CEO Pay Influences Returns
The overall management of nonprofits has a significant impact on endowment investment returns. Organizations with more independent boards have higher returns on their endowments, as do those that pay officers and directors well. The same is true for CEOs—nonprofits that paid them more reaped rewards when it came to endowment returns. On the other hand, spending on administrative and travel expenses produces the opposite outcome: The more organizations spend in those areas, the worse their endowments perform.
These results highlight the need for more oversight of not only how nonprofits are run, but also how their endowment funds are managed. For corporations, this role is typically performed by shareholders. For many large nonprofits, such as universities, it is performed by stakeholders, including alumni and prominent donors. But most other nonprofits do not enjoy the benefit of such oversight. As a result, the need is acute for more public scrutiny of how these organizations manage their funds.
Hiring investment advisers can help. Most nonprofits (60 percent) manage endowment investments on their own, while 40 percent hire investment advisers. Organizations that hire advisers outperform those that do not by almost 1 percent annually. The cost of the adviser also matters. A 1 percent increase in investment adviser fees resulted in a 0.17 percent decline in net returns.

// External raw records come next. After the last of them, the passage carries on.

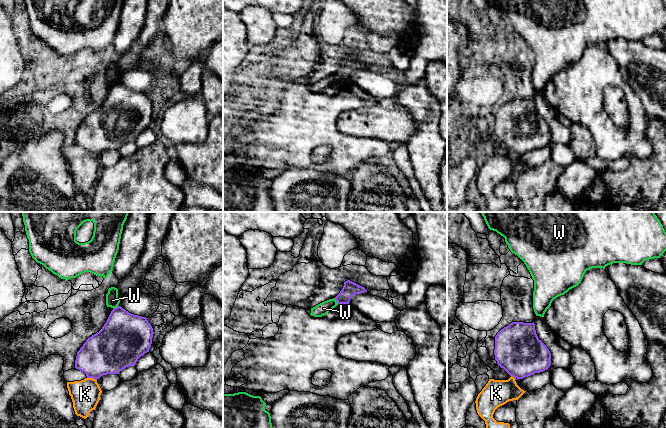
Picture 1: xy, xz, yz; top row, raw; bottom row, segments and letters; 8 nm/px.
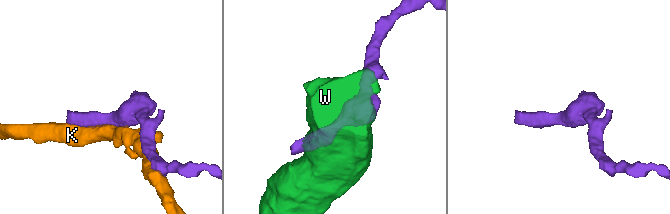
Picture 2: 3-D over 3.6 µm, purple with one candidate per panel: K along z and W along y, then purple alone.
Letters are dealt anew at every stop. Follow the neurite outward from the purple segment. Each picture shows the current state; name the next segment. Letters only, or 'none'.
none

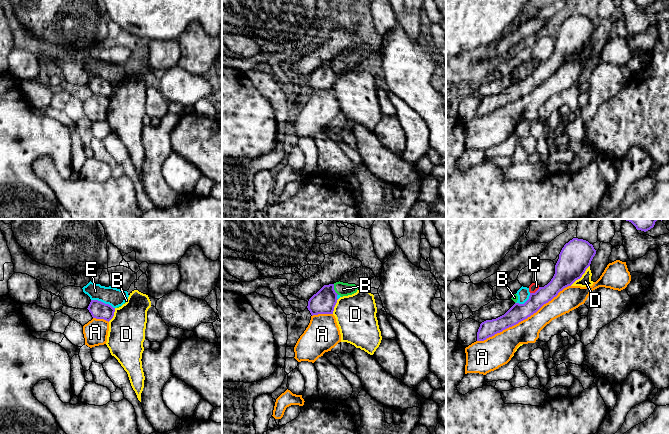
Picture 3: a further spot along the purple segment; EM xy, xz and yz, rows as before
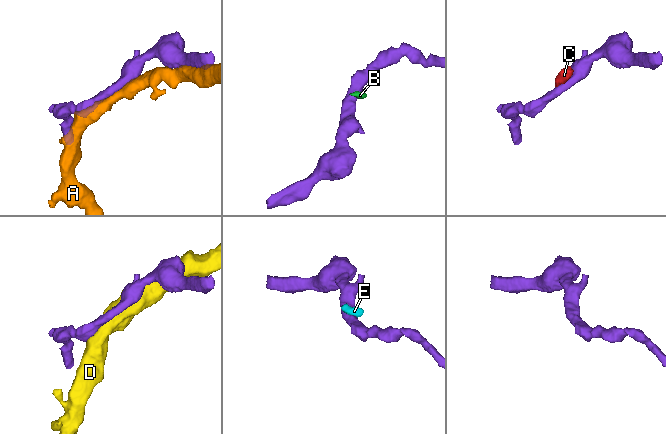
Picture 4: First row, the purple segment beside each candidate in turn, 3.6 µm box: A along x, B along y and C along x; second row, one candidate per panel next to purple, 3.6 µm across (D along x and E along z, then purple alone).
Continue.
none

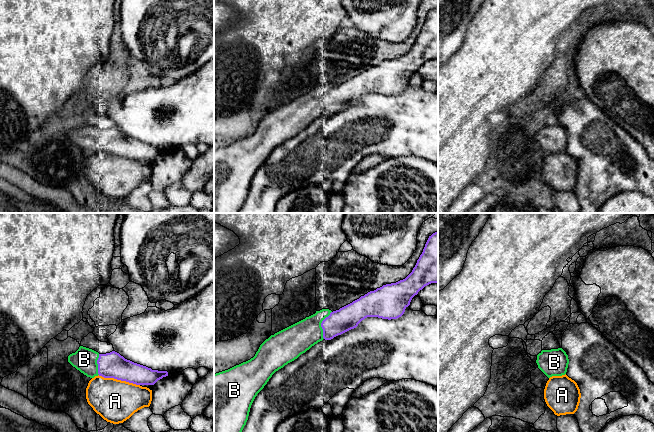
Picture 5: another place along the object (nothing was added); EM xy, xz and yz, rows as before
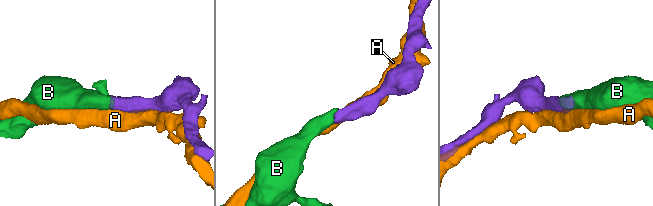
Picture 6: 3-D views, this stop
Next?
B

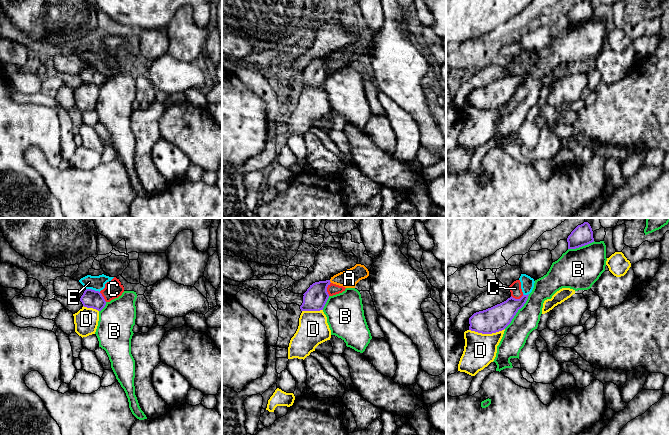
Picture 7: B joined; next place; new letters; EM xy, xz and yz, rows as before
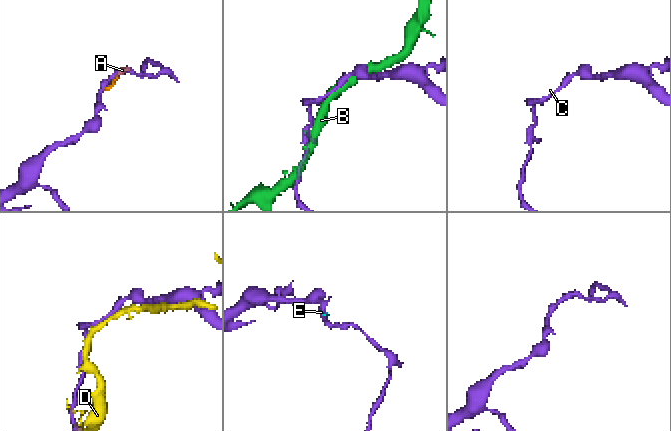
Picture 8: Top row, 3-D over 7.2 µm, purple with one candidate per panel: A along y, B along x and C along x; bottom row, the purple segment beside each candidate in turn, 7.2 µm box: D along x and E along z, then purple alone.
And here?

Nonprofits relying on endowments to survive the pandemic should take a close look at whether their funds are performing as well as they could be and whether they need to put smarter financial strategies in place. That could include something as simple as hiring a low-fee investment adviser. But it might also require taking a close look at management practices that could be contributing to an underperforming investment portfolio. During this crisis and the next one, keeping many nonprofits healthy means keeping their endowments growing.